▸ **Exercise prompt**
Go through the records and copy each line where the string "Jill" occurs.

Exercise inputs START

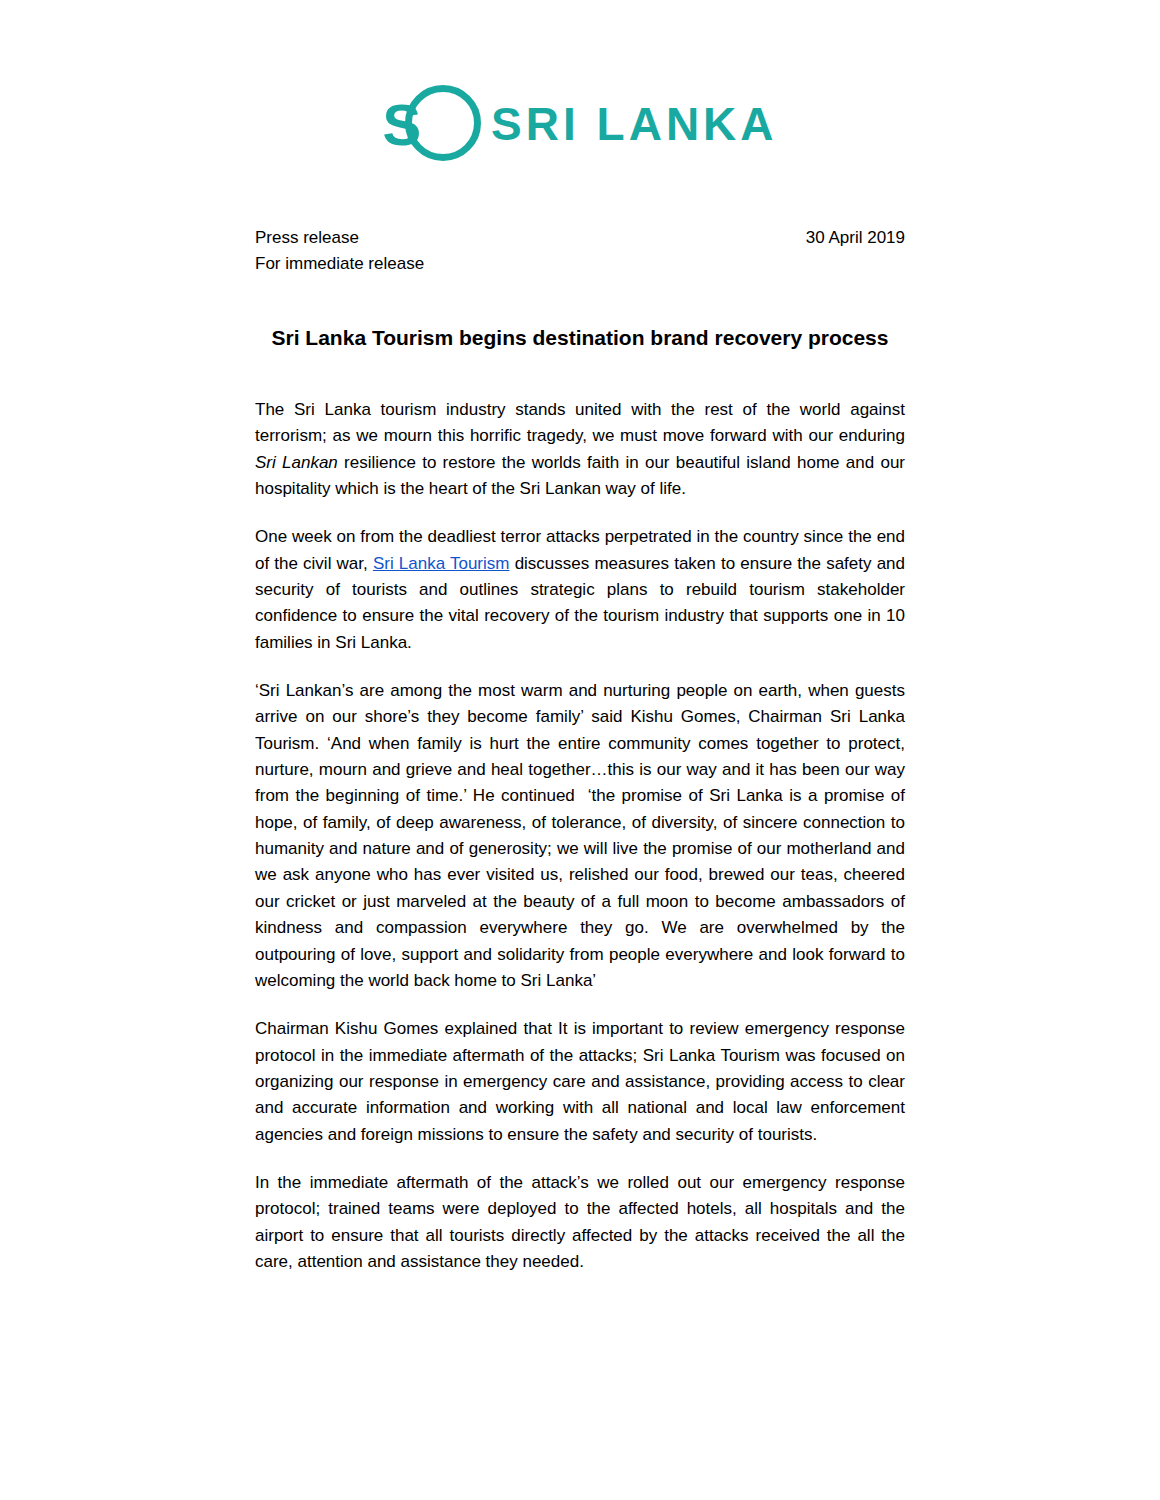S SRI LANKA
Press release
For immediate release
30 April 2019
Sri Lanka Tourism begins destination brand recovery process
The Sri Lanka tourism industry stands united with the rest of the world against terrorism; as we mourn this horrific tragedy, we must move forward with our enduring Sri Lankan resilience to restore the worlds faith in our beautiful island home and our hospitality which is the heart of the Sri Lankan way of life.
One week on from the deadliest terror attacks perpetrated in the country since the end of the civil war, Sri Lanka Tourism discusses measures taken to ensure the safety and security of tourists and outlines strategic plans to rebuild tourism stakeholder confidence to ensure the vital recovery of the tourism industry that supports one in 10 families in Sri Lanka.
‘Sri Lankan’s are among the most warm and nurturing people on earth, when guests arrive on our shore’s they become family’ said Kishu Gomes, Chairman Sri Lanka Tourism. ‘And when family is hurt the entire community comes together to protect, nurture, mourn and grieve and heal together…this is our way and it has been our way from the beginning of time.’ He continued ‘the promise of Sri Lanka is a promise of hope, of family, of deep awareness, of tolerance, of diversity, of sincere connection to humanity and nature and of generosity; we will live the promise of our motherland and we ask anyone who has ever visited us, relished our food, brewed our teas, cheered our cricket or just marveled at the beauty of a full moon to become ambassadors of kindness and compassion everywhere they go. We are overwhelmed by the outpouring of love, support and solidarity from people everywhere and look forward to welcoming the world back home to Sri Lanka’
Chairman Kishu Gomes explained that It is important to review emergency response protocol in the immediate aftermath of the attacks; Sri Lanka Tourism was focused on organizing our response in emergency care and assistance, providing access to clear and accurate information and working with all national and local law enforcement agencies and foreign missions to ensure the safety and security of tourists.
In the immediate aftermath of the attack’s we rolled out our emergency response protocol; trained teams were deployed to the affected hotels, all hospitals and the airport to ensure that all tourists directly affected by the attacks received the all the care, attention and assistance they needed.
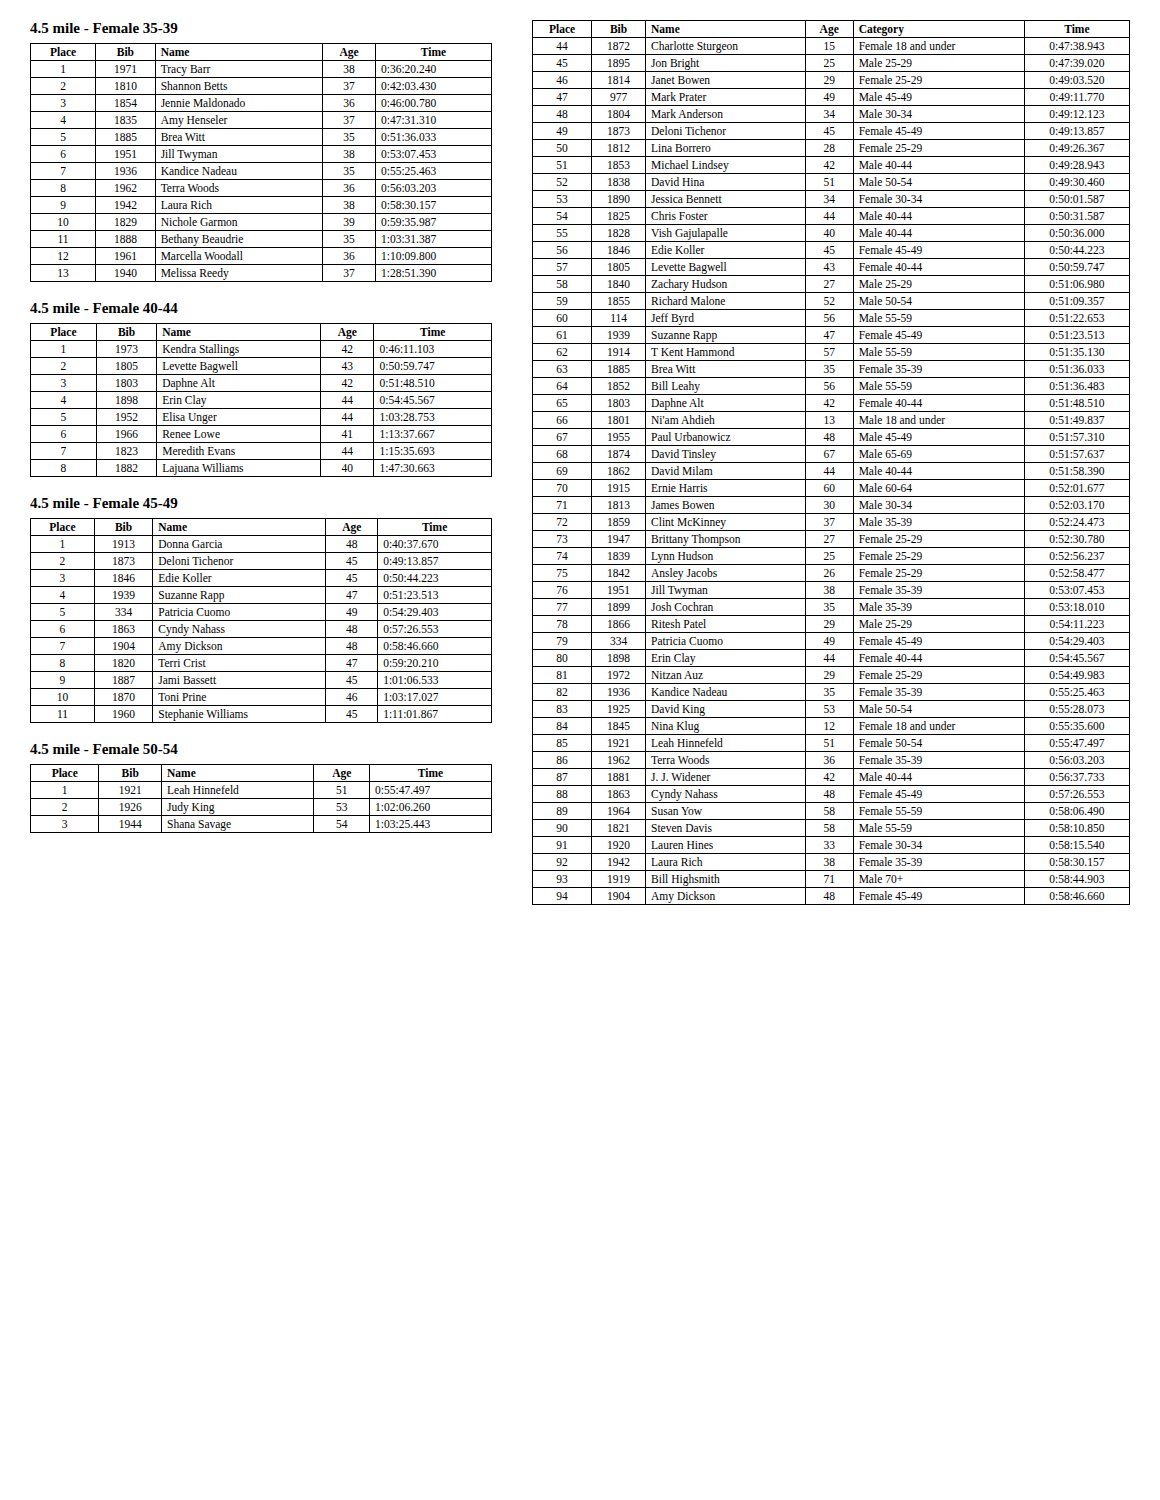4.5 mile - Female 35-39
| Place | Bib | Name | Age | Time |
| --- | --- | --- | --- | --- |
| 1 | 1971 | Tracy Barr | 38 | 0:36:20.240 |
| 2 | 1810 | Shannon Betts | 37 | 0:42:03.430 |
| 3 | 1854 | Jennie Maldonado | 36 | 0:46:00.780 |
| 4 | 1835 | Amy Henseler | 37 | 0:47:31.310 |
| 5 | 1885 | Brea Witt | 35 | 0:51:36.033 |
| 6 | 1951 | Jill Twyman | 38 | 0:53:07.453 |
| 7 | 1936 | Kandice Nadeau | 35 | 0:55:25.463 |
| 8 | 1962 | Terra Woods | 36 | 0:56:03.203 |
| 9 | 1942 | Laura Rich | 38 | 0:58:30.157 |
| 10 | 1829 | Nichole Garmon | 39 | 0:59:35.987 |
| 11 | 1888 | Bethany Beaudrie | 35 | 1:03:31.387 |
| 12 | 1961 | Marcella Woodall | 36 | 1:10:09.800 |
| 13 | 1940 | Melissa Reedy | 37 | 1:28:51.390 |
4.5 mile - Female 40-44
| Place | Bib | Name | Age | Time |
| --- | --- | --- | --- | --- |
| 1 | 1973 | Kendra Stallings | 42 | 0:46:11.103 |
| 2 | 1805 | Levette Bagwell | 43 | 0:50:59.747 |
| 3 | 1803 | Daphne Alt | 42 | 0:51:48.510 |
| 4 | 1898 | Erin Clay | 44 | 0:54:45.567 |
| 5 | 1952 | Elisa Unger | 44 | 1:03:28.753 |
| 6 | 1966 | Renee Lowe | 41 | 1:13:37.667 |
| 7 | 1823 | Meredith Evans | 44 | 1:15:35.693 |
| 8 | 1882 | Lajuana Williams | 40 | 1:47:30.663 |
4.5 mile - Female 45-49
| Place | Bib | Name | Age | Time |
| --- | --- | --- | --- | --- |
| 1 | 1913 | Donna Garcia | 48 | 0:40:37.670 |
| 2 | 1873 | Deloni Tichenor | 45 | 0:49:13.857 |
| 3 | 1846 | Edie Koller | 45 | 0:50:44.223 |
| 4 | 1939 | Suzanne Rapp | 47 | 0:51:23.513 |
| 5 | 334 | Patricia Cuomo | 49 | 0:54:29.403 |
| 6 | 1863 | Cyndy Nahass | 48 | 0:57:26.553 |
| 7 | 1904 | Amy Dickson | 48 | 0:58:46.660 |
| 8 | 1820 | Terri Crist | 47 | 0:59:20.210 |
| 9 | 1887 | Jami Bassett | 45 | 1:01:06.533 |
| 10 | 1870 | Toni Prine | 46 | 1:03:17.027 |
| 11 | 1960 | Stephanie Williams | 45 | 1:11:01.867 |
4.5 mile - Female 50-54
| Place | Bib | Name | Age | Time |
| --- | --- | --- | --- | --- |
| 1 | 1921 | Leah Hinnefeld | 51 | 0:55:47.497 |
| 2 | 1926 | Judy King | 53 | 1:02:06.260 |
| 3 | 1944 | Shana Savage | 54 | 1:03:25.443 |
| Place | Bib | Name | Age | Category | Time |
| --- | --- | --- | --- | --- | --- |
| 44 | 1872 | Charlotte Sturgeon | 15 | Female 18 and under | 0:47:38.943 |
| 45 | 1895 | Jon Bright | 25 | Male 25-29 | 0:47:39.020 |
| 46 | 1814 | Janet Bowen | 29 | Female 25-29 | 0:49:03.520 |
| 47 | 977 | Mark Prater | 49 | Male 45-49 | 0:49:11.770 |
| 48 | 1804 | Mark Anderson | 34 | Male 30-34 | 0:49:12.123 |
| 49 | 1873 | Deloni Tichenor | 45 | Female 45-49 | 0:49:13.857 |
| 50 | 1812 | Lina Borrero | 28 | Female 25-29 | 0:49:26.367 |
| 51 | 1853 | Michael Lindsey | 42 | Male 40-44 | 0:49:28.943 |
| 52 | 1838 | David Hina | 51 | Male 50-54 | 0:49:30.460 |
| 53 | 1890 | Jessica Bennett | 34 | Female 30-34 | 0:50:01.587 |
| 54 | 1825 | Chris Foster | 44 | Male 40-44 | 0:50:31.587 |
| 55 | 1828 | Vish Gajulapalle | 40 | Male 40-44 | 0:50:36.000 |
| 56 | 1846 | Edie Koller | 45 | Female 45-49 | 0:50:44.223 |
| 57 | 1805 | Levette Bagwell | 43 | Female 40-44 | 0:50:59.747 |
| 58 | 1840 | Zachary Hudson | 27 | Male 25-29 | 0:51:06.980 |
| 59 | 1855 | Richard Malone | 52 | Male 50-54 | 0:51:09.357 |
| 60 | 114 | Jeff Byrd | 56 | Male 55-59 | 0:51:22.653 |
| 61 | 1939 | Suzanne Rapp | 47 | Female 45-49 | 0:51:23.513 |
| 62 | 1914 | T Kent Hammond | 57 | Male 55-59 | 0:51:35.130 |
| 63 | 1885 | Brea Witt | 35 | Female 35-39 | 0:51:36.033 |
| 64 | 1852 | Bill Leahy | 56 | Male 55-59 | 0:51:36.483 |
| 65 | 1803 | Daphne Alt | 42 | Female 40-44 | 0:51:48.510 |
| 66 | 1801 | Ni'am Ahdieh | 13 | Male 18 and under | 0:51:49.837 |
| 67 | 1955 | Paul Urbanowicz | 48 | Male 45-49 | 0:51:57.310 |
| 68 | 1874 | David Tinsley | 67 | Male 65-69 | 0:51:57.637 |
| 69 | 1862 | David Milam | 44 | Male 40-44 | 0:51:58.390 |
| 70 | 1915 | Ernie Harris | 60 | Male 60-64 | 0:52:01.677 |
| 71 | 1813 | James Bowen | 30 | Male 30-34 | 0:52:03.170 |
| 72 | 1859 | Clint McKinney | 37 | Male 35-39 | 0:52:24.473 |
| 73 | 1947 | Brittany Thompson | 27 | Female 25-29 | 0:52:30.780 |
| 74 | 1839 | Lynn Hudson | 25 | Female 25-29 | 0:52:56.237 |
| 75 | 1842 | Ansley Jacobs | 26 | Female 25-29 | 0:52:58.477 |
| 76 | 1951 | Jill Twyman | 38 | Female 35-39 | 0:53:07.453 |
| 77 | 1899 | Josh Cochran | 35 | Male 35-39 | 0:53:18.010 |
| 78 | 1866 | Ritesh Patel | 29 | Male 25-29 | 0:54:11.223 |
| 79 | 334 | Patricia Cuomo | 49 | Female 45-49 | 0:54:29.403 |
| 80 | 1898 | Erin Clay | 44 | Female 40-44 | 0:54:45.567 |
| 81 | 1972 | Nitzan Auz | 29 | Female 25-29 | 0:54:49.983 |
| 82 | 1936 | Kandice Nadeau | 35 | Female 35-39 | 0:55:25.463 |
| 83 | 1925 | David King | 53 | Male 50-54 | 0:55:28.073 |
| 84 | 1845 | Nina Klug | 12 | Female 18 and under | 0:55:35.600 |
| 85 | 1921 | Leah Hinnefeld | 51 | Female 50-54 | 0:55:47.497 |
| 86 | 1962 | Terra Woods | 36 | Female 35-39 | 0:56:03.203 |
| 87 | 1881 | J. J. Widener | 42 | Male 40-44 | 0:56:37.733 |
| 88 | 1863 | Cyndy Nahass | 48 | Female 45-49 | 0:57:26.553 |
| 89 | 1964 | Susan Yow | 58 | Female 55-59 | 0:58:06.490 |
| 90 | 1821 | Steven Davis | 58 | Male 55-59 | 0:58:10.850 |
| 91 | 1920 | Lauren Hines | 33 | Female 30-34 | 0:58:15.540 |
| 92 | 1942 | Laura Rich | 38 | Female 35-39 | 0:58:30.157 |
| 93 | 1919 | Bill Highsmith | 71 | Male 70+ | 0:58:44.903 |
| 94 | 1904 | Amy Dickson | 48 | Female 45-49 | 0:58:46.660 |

Exercise inputs END

▸ **Written response**
| 6 | 1951 | Jill Twyman | 38 | 0:53:07.453 |
| 76 | 1951 | Jill Twyman | 38 | Female 35-39 | 0:53:07.453 |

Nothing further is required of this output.